Kenya-UAE flight bans show need for global digital cooperation on Covid

By David Whitehouse
Posted on Thursday, 13 January 2022 10:34

An Emirates aircraft at Dubai International Airport. Adam Scheck/AP/SIPA

The ban by the United Arab Emirates on passenger flights from Kenya shows the need for international digital co-operation on Covid-19 vaccination status, Kefa Nyakundi, CEO of Africa Risk Management Advisors in Nairobi, tells The Africa Report.

The UAE has banned arrivals from Kenya after claims of fake negative test certificates. Kenyans were presenting negative test results yet still testing positive on arrival in the UAE.  Nairobi on Monday responded with a seven-day ban on all inbound and transit passenger flights from the UAE, though cargo is unaffected.

Covid-19 is an “issue of national security” and people are using “all means necessary” to get a compliance document, Nyakundi says. The problem, he says, is that anti-vaxxers still need to travel. “I am still struggling to understand why the entire globe does not have a single portal for tracking vaccinations.”

Countries including Kenya have national portals which record the vaccination status of the population. In a digital world, there is no reason why such data can’t be aggregated at the global level, for example by the World Health Organization, Nyakundi says. “Digital verification will eliminate a significant number of cheats and make it impossible for people to buy certificates.”

That would, he says, still leave the problem of people paying to get their names into the database. The process of updating the country portals should be tightened and hefty penalties levied on lax countries, Nyakundi says. Penalties such as bans on flights can come in at that stage, he says.

  • But before such steps are reasonable, a “more concerted effort in data exchange” is required.
  • Such coordination has been neglected as each country follows its own national Covid strategy, he adds.

The round of bans has hurt investment in Kenya and delayed any recovery for its tourism industry. The impact of the bans extends even further, Nyakundi says.

  • “Banning flights does not just affect Kenyans, it disrupts travel for people from different jurisdictions who connect through Nairobi,” he argues.
  • “Why punish people who have complied with the rules?”

Local Corruption

The UAE has also banned flights from Cote d’Ivoire, Zambia, Zimbabwe, Nigeria and Morocco.
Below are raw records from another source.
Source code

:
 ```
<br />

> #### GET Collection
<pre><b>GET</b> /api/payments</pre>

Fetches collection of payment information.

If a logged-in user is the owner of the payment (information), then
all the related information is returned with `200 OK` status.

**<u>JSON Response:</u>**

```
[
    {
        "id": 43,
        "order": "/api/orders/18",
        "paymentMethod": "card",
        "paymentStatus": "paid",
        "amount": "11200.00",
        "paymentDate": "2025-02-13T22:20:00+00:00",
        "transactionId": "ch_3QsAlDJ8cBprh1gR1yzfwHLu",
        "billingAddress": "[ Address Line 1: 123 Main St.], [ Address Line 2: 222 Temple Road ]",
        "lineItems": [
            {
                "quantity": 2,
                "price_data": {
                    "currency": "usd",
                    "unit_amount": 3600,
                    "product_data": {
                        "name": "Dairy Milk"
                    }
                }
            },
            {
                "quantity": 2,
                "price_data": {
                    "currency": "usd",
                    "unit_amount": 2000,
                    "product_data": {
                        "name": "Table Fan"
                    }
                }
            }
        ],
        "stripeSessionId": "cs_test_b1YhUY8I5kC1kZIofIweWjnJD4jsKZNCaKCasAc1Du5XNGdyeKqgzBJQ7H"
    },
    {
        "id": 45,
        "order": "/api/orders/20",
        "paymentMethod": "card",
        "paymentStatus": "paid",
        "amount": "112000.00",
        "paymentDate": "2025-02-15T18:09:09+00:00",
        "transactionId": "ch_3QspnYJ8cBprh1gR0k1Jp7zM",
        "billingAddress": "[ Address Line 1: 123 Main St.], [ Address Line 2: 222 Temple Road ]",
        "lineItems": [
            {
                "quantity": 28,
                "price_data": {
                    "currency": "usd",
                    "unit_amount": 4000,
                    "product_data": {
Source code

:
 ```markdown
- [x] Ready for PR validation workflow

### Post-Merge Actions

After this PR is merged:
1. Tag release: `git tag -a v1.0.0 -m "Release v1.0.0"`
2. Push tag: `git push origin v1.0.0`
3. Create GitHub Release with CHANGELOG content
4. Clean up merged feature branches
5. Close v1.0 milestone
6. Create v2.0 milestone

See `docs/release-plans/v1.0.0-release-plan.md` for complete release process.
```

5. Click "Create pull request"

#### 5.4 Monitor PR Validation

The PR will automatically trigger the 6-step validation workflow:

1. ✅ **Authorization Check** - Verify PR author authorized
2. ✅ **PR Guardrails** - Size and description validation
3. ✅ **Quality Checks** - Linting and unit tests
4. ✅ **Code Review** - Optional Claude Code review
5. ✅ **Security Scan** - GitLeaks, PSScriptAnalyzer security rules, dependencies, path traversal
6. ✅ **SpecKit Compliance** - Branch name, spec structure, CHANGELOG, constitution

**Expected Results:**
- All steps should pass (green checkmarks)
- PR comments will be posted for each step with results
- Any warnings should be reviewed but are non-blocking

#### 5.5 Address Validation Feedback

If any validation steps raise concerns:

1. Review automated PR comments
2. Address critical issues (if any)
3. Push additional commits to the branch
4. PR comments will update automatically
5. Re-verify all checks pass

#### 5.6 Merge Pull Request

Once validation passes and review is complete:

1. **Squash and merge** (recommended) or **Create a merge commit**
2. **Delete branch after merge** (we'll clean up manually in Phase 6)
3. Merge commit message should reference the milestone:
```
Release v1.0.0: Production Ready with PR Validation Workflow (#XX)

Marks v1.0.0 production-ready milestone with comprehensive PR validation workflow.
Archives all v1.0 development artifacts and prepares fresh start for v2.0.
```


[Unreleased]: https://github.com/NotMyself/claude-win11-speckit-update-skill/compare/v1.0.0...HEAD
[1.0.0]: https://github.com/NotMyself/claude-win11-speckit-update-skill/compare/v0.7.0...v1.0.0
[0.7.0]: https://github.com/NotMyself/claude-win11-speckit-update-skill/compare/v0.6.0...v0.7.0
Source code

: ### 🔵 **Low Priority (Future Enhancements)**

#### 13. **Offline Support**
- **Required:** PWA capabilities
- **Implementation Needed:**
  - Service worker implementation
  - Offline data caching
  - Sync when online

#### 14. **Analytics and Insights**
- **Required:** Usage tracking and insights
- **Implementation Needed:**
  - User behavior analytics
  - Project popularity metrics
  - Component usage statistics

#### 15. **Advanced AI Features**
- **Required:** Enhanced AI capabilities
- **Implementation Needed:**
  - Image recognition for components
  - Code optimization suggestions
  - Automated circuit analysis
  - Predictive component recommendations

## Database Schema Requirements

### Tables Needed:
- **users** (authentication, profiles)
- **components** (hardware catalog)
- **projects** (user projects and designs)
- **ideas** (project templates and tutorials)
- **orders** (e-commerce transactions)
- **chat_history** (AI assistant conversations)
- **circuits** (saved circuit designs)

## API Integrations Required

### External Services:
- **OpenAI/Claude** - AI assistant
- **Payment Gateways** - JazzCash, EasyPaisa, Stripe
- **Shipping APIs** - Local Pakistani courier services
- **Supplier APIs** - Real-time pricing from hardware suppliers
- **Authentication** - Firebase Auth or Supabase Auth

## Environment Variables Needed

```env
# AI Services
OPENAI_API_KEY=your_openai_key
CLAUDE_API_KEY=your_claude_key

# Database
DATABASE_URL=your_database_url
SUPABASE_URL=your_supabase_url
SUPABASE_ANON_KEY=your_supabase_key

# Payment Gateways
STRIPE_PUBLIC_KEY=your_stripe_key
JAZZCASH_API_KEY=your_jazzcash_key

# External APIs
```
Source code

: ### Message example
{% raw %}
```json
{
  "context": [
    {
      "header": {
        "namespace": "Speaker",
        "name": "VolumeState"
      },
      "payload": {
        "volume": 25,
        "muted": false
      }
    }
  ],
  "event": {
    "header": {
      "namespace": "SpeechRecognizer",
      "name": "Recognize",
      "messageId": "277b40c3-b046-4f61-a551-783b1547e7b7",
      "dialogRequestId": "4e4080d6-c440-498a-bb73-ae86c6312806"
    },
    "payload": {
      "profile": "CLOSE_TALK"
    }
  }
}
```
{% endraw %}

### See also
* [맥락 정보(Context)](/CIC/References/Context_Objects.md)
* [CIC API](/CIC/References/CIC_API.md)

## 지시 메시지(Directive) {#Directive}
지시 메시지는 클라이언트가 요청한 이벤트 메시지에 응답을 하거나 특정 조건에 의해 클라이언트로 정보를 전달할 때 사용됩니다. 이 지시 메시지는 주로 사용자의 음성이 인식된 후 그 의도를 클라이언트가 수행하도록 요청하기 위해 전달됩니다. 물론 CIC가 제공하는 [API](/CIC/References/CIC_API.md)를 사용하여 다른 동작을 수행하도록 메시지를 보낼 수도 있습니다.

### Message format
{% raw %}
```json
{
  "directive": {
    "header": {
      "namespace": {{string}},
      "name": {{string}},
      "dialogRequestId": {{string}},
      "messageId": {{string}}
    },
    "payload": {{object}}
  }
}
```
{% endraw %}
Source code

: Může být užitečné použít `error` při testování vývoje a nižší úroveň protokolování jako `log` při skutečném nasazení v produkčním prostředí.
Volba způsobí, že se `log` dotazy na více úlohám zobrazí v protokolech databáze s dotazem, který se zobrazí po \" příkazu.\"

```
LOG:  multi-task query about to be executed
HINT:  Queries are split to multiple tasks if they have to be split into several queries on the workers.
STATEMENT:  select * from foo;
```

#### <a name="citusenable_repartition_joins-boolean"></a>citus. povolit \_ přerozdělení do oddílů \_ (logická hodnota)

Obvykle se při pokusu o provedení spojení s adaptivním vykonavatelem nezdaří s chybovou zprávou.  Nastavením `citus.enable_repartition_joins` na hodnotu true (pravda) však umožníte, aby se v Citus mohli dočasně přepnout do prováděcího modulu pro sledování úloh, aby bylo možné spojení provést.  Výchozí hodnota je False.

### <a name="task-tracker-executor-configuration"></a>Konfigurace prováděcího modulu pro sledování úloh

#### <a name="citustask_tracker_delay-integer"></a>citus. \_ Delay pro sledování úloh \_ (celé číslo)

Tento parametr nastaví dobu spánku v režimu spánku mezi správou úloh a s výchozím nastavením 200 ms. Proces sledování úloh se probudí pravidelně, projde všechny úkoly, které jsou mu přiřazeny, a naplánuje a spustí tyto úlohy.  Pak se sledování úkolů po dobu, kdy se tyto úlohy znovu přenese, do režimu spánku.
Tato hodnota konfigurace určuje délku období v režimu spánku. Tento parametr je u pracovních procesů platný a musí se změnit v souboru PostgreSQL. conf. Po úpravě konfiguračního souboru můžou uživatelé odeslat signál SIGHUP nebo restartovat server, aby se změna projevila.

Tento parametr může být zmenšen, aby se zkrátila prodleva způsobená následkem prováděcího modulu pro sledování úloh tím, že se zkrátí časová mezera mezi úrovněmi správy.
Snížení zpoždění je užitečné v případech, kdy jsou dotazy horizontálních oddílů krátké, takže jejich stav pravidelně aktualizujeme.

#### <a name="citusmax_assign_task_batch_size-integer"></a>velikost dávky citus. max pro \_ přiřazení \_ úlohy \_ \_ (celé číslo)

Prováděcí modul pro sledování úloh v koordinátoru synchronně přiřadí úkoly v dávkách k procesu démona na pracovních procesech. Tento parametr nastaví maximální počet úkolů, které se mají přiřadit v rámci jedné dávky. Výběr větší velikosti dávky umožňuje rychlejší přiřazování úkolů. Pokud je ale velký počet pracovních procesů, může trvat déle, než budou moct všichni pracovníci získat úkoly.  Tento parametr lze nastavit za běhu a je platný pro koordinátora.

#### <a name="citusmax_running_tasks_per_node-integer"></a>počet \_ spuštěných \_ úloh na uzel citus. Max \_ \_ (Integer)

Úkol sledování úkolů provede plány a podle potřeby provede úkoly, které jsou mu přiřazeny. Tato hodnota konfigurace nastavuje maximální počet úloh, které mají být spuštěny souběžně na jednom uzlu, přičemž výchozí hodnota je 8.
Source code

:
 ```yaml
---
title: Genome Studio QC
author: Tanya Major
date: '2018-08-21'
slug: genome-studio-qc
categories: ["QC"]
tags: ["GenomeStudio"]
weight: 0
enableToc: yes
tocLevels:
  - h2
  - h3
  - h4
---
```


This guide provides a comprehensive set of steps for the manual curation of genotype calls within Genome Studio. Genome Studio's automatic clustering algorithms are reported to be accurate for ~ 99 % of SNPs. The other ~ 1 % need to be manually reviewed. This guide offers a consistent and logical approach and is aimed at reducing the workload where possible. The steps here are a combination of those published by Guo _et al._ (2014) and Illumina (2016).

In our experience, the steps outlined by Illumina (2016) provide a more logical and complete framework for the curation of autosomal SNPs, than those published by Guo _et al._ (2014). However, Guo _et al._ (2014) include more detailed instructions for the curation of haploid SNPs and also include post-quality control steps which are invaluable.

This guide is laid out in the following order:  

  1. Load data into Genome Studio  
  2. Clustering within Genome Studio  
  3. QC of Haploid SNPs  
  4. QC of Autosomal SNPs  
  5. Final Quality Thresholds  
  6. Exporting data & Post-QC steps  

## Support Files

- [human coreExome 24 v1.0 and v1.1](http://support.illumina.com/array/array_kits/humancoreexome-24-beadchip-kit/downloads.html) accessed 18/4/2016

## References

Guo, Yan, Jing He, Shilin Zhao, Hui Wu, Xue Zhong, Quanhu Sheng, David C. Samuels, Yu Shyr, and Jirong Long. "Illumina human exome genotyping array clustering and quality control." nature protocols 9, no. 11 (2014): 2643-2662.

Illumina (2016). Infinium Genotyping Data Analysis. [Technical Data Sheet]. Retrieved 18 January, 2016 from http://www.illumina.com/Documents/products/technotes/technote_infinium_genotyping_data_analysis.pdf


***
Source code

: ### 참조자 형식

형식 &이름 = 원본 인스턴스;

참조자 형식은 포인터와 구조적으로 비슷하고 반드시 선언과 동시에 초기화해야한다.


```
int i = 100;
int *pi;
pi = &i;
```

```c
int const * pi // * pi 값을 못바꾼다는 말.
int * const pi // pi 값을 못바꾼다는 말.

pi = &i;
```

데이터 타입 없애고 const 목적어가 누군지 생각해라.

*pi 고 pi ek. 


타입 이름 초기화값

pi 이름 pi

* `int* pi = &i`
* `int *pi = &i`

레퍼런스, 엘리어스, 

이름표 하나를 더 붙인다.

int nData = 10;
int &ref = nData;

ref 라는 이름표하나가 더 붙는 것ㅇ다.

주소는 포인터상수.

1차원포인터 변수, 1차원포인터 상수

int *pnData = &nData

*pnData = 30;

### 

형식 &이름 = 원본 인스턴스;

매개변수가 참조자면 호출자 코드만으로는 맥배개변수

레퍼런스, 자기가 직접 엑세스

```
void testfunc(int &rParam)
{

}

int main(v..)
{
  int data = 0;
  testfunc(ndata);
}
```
Meanwhile, the US has downgraded Kenya to level three travel advisory, meaning American citizens should avoid all non-essential travel.

Local solutions will need to be part of the response. The problem of fake tests in Kenya is “intrinsic and deep-rooted in the system”, said a financial analyst in Nairobi who asked not to be named.  The issue “speaks to the level of corruption that exists” in Kenya, the analyst said.

Still, the analyst said, it’s realistic to reduce the problem to a tolerable level. One way forward would be to restrict testing to specific healthcare facilities approved by the ministry of health.

  • Each certificate could be then approved by a qualified healthcare practitioner with QR codes used to ensure credibility, the person said.
  • Airlines and foreign countries should only accept Covid certificates from trusted facilities, and anyone who issues fake certificates should have their licenses revoked, the person added.

Bottom Line

Lack of international cooperation makes it harder to persuade some travellers of the benefits of being vaccinated.